• **GOAL OF THE EXERCISE**
Reproduce all of the data below word for word, leaving out the pictures.

======== PROVIDED RECORDS

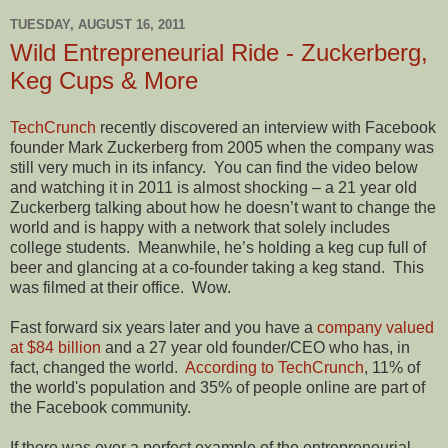
TUESDAY, AUGUST 16, 2011
Wild Entrepreneurial Ride - Zuckerberg,
Keg Cups & More
TechCrunch
recently discovered an interview with Facebook
founder Mark Zuckerberg from 2005 when the company was
still very much in its infancy.
You can find the video below
and watching it in 2011 is almost shocking – a 21 year old
Zuckerberg talking about how he doesn’t want to change the
world and is happy with a network that solely includes
college students.
Meanwhile, he’s holding a keg cup full of
beer and glancing at a co-founder taking a keg stand.
This
was filmed at their office.
Wow.
Fast forward six years later and you have a
company valued
at $84 billion
and a 27 year old founder/CEO who has, in
fact, changed the world.
According to TechCrunch
, 11% of
the world's population and 35% of people online are part of
the Facebook community.
If there was ever a perfect example of the entrepreneurial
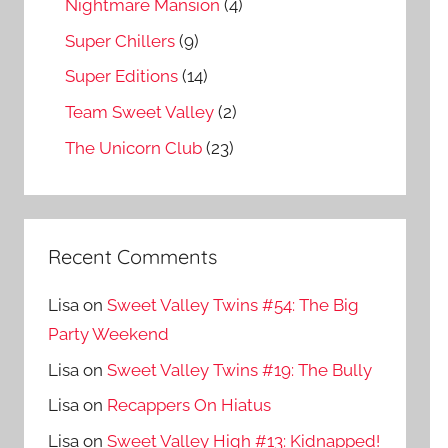
Nightmare Mansion
(4)
Super Chillers
(9)
Super Editions
(14)
Team Sweet Valley
(2)
The Unicorn Club
(23)
Recent Comments
Lisa
on
Sweet Valley Twins #54: The Big
Party Weekend
Lisa
on
Sweet Valley Twins #19: The Bully
Lisa
on
Recappers On Hiatus
Lisa
on
Sweet Valley High #13: Kidnapped!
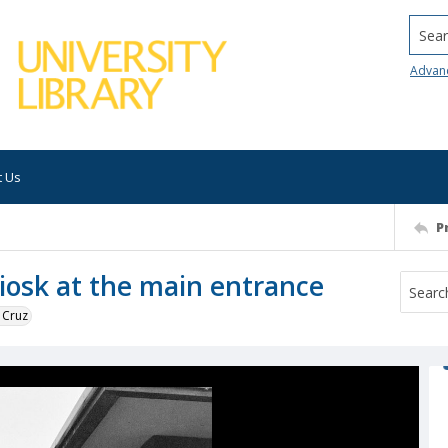
Searc
Advan
t Us
P
iosk at the main entrance
 Cruz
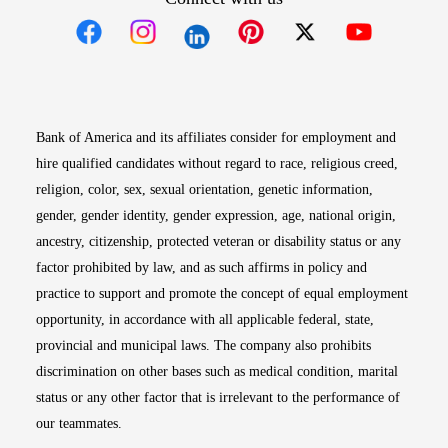
Opens in new window
Opens in new window
Opens in new window
Opens in new win
Opens in n
Bank of America and its affiliates consider for employment and
hire qualified candidates without regard to race, religious creed,
religion, color, sex, sexual orientation, genetic information,
gender, gender identity, gender expression, age, national origin,
ancestry, citizenship, protected veteran or disability status or any
factor prohibited by law, and as such affirms in policy and
practice to support and promote the concept of equal employment
opportunity, in accordance with all applicable federal, state,
provincial and municipal laws. The company also prohibits
discrimination on other bases such as medical condition, marital
status or any other factor that is irrelevant to the performance of
our teammates.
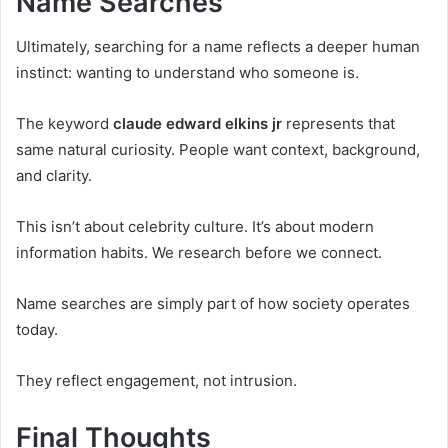
Name Searches
Ultimately, searching for a name reflects a deeper human
instinct: wanting to understand who someone is.
The keyword
claude edward elkins jr
represents that
same natural curiosity. People want context, background,
and clarity.
This isn’t about celebrity culture. It’s about modern
information habits. We research before we connect.
Name searches are simply part of how society operates
today.
They reflect engagement, not intrusion.
Final Thoughts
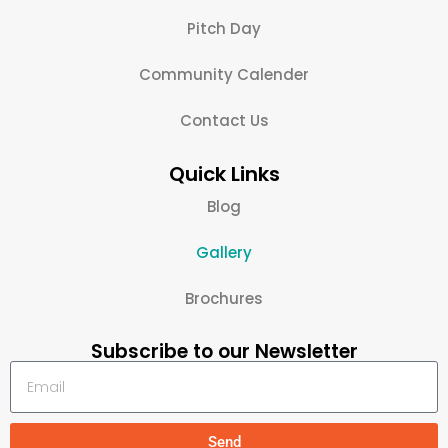
Pitch Day
Community Calender
Contact Us
Quick Links
Blog
Gallery
Brochures
Subscribe to our Newsletter
Send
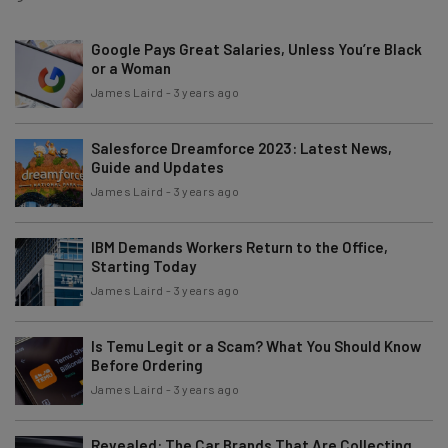
Google Pays Great Salaries, Unless You’re Black
or a Woman
James Laird
-
3 years ago
Salesforce Dreamforce 2023: Latest News,
Guide and Updates
James Laird
-
3 years ago
IBM Demands Workers Return to the Office,
Starting Today
James Laird
-
3 years ago
Is Temu Legit or a Scam? What You Should Know
Before Ordering
James Laird
-
3 years ago
Revealed: The Car Brands That Are Collecting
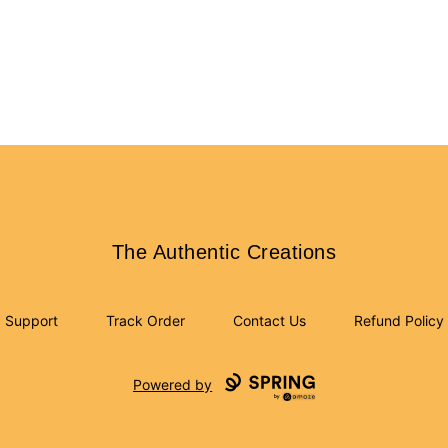
The Authentic Creations
The Authentic Creations
Support
Track Order
Contact Us
Refund Policy
Powered by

================

• **RESULT OF THIS TASK**
TUESDAY, AUGUST 16, 2011
Wild Entrepreneurial Ride - Zuckerberg,
Keg Cups & More
TechCrunch
recently discovered an interview with Facebook
founder Mark Zuckerberg from 2005 when the company was
still very much in its infancy.
You can find the video below
and watching it in 2011 is almost shocking – a 21 year old
Zuckerberg talking about how he doesn’t want to change the
world and is happy with a network that solely includes
college students.
Meanwhile, he’s holding a keg cup full of
beer and glancing at a co-founder taking a keg stand.
This
was filmed at their office.
Wow.
Fast forward six years later and you have a
company valued
at $84 billion
and a 27 year old founder/CEO who has, in
fact, changed the world.
According to TechCrunch
, 11% of
the world's population and 35% of people online are part of
the Facebook community.
If there was ever a perfect example of the entrepreneurial
Nightmare Mansion
(4)
Super Chillers
(9)
Super Editions
(14)
Team Sweet Valley
(2)
The Unicorn Club
(23)
Recent Comments
Lisa
on
Sweet Valley Twins #54: The Big
Party Weekend
Lisa
on
Sweet Valley Twins #19: The Bully
Lisa
on
Recappers On Hiatus
Lisa
on
Sweet Valley High #13: Kidnapped!
Searc
Advan
t Us
P
iosk at the main entrance
 Cruz
Opens in new window
Opens in new window
Opens in new window
Opens in new win
Opens in n
Bank of America and its affiliates consider for employment and
hire qualified candidates without regard to race, religious creed,
religion, color, sex, sexual orientation, genetic information,
gender, gender identity, gender expression, age, national origin,
ancestry, citizenship, protected veteran or disability status or any
factor prohibited by law, and as such affirms in policy and
practice to support and promote the concept of equal employment
opportunity, in accordance with all applicable federal, state,
provincial and municipal laws. The company also prohibits
discrimination on other bases such as medical condition, marital
status or any other factor that is irrelevant to the performance of
our teammates.
Name Searches
Ultimately, searching for a name reflects a deeper human
instinct: wanting to understand who someone is.
The keyword
claude edward elkins jr
represents that
same natural curiosity. People want context, background,
and clarity.
This isn’t about celebrity culture. It’s about modern
information habits. We research before we connect.
Name searches are simply part of how society operates
today.
They reflect engagement, not intrusion.
Final Thoughts
Pitch Day
Community Calender
Contact Us
Quick Links
Blog
Gallery
Brochures
Subscribe to our Newsletter
Send
Google Pays Great Salaries, Unless You’re Black
or a Woman
James Laird
-
3 years ago
Salesforce Dreamforce 2023: Latest News,
Guide and Updates
James Laird
-
3 years ago
IBM Demands Workers Return to the Office,
Starting Today
James Laird
-
3 years ago
Is Temu Legit or a Scam? What You Should Know
Before Ordering
James Laird
-
3 years ago
Revealed: The Car Brands That Are Collecting
The Authentic Creations
The Authentic Creations
Support
Track Order
Contact Us
Refund Policy
Powered by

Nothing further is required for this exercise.